Let us praise the liberal democracy of the United Kingdom

My post on Why I’m going to vote No attracted a number of comments here, on Twitter, and on Facebook. The four people who have posted comments on this blog are all ‘Yes’ supporters and also polite and thoughtful. A change from much of the social media ranting that goes on from all sides. My thanks to them.

One comment only, on Facebook, took a negative view, apparently because of my inclusion of the 1979 referendum in a list of dates that I believe have their own myths of ‘triumph, despair or grievance.’ Another comment didn’t agree with me but said the piece was ‘nicely written’ by ‘a nice man.’ I think that’s being, er, nice.

I don’t intend to come back on all the points raised, although I may return to the list of economic issues which some people thought I had either lifted from a Better Together leaflet (not true, I don’t think I’ve ever read one of their leaflets through – sorry BT) or wilfully blinded myself to the views of the ‘alternative media.’

The one issue I want to touch on here was raised by a number of people. I said that

I already live in a liberal democracy. It’s called the United Kingdom … I see no point in breaking away to form a separate liberal democracy behind a new international border.

People said that I was wrong, that the UK was far from liberal.

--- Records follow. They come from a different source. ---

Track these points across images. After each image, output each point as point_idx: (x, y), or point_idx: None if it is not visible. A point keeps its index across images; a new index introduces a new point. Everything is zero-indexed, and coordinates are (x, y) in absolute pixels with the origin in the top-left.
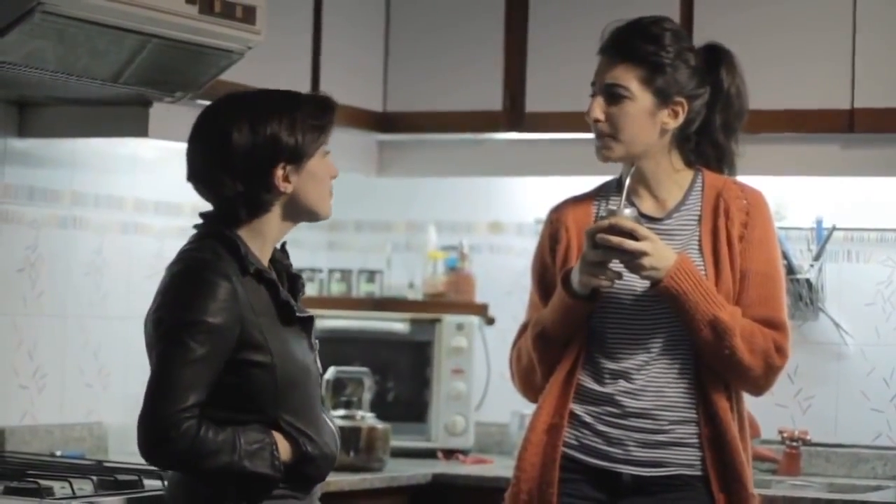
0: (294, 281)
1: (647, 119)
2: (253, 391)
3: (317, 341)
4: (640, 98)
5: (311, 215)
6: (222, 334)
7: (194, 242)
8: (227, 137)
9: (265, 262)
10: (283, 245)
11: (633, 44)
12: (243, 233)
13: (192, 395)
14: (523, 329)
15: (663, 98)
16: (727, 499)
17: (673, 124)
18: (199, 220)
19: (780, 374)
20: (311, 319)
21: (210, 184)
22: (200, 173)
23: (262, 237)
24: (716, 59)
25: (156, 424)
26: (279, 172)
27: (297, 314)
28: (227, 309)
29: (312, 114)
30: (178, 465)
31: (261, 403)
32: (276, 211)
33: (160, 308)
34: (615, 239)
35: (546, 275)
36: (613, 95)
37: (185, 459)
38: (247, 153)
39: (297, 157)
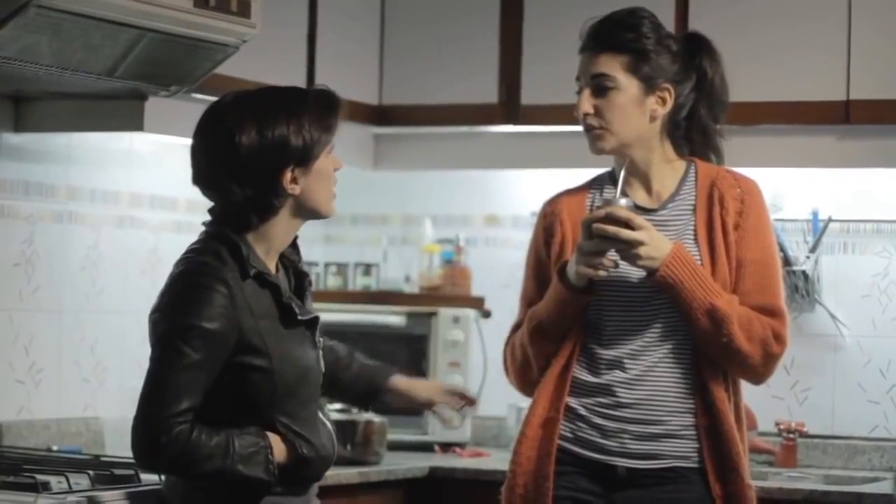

Perhaps I should have used different words or explained better. ‘Liberal’ in this sense has a particular meaning, as the Oxford English Dictionary explains

Liberal democracy: A democratic system of representative government in which individual rights and civil liberties are officially recognized and protected, and the exercise of political power is limited by the rule of law.

That’s what I meant, nothing more and nothing less. It seems to me the dictionary is right. That is what we have. To the extent even that the representative government of the UK was willing to accept the democratic decision of the Scottish electorate (or the 50.6% of it that voted in 2011) to put a party into government that promised them a referendum on independence.

There may be other arguments for independence but the nature of democracy in the UK is not one of them. You may not like the UK governments people choose to elect (I have the same problem with the current Scottish Government) but that is another matter entirely.